● PROVIDED DATA:
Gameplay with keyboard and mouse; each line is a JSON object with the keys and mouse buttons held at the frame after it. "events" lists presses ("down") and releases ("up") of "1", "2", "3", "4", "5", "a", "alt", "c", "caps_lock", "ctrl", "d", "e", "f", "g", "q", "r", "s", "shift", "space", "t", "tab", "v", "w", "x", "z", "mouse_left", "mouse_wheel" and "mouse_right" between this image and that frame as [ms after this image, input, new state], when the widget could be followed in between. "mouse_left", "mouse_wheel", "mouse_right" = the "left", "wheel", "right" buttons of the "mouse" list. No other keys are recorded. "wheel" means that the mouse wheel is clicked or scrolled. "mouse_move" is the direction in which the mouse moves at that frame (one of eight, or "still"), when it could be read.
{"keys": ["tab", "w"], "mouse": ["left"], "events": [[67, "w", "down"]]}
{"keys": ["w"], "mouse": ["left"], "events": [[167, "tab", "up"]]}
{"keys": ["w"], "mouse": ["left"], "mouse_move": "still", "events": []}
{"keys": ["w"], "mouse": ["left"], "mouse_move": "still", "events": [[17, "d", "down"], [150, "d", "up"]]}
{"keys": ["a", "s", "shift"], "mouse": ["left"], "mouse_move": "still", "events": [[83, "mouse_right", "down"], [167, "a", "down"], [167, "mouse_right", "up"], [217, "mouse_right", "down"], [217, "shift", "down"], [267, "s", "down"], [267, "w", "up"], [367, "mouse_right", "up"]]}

● GOAL OF THE EXERCISE: Every line in the data that holds the string "shift" should be copied.

● YOUR SOLUTION:
Gameplay with keyboard and mouse; each line is a JSON object with the keys and mouse buttons held at the frame after it. "events" lists presses ("down") and releases ("up") of "1", "2", "3", "4", "5", "a", "alt", "c", "caps_lock", "ctrl", "d", "e", "f", "g", "q", "r", "s", "shift", "space", "t", "tab", "v", "w", "x", "z", "mouse_left", "mouse_wheel" and "mouse_right" between this image and that frame as [ms after this image, input, new state], when the widget could be followed in between. "mouse_left", "mouse_wheel", "mouse_right" = the "left", "wheel", "right" buttons of the "mouse" list. No other keys are recorded. "wheel" means that the mouse wheel is clicked or scrolled. "mouse_move" is the direction in which the mouse moves at that frame (one of eight, or "still"), when it could be read.
{"keys": ["a", "s", "shift"], "mouse": ["left"], "mouse_move": "still", "events": [[83, "mouse_right", "down"], [167, "a", "down"], [167, "mouse_right", "up"], [217, "mouse_right", "down"], [217, "shift", "down"], [267, "s", "down"], [267, "w", "up"], [367, "mouse_right", "up"]]}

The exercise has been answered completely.